The present is the blocks with which we build.
So far, I’m having difficulty finishing this challenge. So many things happened to me the last few months that it’s pretty difficult to choose something concrete to share. Plus the fact also, that most of my achievements are brought about by failure on some other things.
So, let me just tell you a [short] story.
Last year was a very long, very hard, and very tiring period of self-rediscovery for me. I felt that, in the last 4 years, I was trying to be everything for everyone that I forgot to be myself. No, scratch that. I focused on work, focused on one person, and forgot about the rest, including myself. In hindsight, I really felt that I was happy back then. But, and this is very big, also in hindsight, I realized that the happiness was superficial. I was letting go of some of the most important values and principles I was raised on and I began to feel restless. I suddenly felt dissatisfied. I started to feel that something was missing.
It took me a year to sort through all of my emotional shit; I was, to put it lightly, an emotional wreck. I kept waiting for a sign, for an opportunity, for the right time, until I woke up one morning and realized that I cannot wait forever. I have to pray that I was strong enough. I have to be brave enough to take that next step if I want things to change.

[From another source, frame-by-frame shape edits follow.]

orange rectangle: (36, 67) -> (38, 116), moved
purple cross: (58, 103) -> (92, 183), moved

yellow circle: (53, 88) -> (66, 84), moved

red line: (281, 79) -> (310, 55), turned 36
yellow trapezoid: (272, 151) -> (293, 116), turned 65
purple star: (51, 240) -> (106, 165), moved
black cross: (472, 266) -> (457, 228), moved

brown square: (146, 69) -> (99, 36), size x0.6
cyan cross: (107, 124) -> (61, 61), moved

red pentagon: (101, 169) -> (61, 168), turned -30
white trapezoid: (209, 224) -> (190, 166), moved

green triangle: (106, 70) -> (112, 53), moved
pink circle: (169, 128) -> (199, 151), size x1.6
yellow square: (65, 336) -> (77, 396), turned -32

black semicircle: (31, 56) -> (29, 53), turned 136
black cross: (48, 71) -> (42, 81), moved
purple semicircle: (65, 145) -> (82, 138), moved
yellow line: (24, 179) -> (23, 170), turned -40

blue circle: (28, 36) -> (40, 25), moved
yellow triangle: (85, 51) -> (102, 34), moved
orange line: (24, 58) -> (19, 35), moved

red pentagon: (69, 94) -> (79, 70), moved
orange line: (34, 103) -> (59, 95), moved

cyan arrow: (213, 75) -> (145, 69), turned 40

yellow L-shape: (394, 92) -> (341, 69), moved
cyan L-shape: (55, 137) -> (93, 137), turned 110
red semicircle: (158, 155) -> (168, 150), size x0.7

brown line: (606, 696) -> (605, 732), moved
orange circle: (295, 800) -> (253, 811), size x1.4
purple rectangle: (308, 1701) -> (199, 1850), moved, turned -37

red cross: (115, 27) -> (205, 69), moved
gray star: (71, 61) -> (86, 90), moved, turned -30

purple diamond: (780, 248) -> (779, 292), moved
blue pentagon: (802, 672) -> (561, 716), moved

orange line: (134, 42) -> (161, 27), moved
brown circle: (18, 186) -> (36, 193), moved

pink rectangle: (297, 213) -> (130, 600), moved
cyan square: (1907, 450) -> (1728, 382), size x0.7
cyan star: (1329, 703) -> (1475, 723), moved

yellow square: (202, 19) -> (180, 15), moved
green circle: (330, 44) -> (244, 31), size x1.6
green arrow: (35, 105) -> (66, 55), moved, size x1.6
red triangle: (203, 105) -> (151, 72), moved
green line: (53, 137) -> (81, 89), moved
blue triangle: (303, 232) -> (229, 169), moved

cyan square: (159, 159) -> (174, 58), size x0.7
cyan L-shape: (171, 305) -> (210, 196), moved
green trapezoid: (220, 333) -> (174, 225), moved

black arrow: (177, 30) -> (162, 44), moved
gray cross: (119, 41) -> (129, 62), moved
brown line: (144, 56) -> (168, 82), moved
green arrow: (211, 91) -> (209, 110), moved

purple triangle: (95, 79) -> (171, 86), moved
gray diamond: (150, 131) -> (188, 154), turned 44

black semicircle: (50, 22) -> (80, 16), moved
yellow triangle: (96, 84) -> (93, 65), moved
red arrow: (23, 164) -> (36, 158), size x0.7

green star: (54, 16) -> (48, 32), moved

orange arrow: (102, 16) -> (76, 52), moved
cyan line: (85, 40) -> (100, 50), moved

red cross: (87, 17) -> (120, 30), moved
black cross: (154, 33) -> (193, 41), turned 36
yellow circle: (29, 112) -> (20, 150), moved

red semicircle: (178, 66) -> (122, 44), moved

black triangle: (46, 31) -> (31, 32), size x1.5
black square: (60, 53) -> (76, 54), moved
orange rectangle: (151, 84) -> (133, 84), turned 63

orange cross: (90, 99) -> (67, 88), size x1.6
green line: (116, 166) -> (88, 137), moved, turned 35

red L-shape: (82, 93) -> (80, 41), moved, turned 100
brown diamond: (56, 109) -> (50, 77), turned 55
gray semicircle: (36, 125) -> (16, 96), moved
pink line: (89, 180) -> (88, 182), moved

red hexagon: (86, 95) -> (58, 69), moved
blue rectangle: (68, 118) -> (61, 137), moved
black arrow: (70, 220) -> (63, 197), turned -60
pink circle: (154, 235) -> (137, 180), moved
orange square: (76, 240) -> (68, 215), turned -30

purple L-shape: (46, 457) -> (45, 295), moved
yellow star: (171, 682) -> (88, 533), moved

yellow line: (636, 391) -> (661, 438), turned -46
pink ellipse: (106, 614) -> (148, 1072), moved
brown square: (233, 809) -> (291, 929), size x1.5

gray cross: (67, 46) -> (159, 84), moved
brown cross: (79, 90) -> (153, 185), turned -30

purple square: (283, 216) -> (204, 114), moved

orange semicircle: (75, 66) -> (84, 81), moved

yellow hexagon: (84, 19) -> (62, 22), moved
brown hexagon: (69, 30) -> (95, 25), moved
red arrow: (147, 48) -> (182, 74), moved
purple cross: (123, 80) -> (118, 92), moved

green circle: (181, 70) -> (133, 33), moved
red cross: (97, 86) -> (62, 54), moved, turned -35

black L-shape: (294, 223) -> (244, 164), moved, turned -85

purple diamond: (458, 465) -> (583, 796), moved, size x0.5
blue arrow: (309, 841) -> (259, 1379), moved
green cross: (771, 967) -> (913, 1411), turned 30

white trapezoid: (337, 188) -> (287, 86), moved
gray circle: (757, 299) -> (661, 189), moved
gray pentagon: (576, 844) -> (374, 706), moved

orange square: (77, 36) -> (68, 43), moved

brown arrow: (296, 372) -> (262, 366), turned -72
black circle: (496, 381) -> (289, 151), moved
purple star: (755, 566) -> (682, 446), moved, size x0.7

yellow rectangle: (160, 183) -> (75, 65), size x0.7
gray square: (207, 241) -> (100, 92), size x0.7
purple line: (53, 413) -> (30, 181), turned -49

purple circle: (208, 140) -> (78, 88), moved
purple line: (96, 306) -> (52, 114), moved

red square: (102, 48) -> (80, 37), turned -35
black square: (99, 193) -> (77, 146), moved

So I did. I started to write again. I spent more time reading. I let go of people who do not accept and respect my values and reconnected with the people who do. With the help of some very special people, I started to rediscover the things about me that I love and do things that give me joy.
Now, I am happy. I am with people who love me for who I am and not for who they want me to be. I am doing the things I love. That, for me, is a great accomplishment. An accomplishment that would give me every opportunity to live life fully. And I truly believe that I am at my happiest today (so far) and that things would only get better.